Research Data Life Cycle

The phases of research data management range from project planning to archiving and post-use.

Research data management - that is, the handling of research data from its creation to its storage and subsequent use - can be vividly depicted as a research data cycle.

However, the individual phases of research data management generally do not proceed as sequentially as depicted in the research data cycle. The exemplary representation of a project in a Gantt chart shows the partial overlapping of the phases.

Picture to Research Data Life Cycle — Research Data Life Cycle

Plan & Fund: Research data management begins with systematic planning: What data are needed, collected, processed and stored? Project funders usually require structured data management as early as the application stage. At the same time, funds for research data management can be applied for. For this purpose, so-called data management plans (DMPs) have become established in research data management. Tools such as RDMO and the DMPTool support the creation of DMPs for funders and project management.

Collect & Analyze: The generation and collection of data, e.g. with sensors or simulations on high-performance computers, is essentially the responsibility of the researchers, as is the analysis, e.g. by algorithms & software. In this process, it is also important to collect the necessary metadata to describe the research data, this includes scientific, administrative, as well as information technology metadata. A tool that supports researchers in the collection and analysis is the electronic laboratory notebook (ELN).

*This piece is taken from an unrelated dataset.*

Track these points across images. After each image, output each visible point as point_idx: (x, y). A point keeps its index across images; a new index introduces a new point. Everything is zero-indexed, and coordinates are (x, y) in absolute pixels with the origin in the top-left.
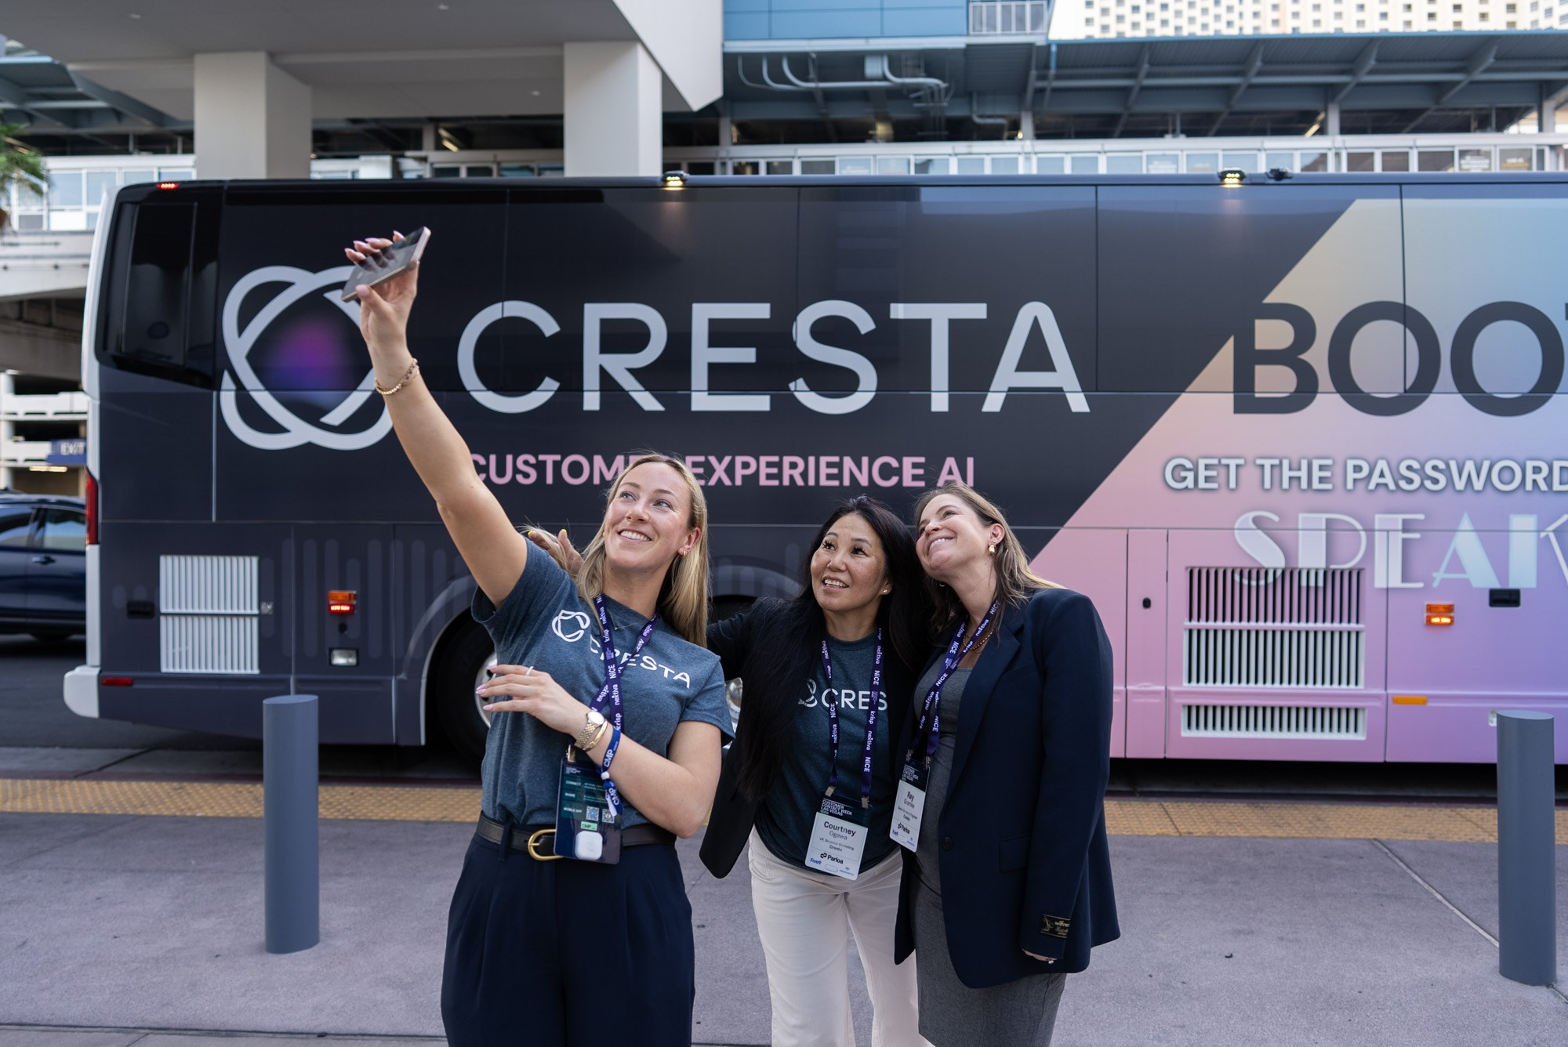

Preserve & Store: Research data should be stored in an appropriate repository, ideally subject-specific or institutional repositories. If possible, research data should be stored together with good documentation to enable subsequent use, especially by third parties. An important criterion for the storage infrastructure is the possibility of long-term archiving, e.g. via tape storage.

Publish & Share: Access conditions must be defined for the further use of the data, i.e. access and usage rights, which may also include the granting of patents and licenses. In order to uniquely identify and reference the files generated, it makes sense to assign persistent identifiers (PIDs). For the widest possible dissemination, existing networks and specialist communities should be integrated via an already existing and possibly certified infrastructure.

Discover & Reuse: Good research data management enables other researchers to search for and reuse the results. These do not have to generate the data again at great expense, but can build on the current state of knowledge. To find data, there are both individual repositories and aggregating services such as re3data or DataCite. Here, too, researchers must observe the legal framework and good scientific practice.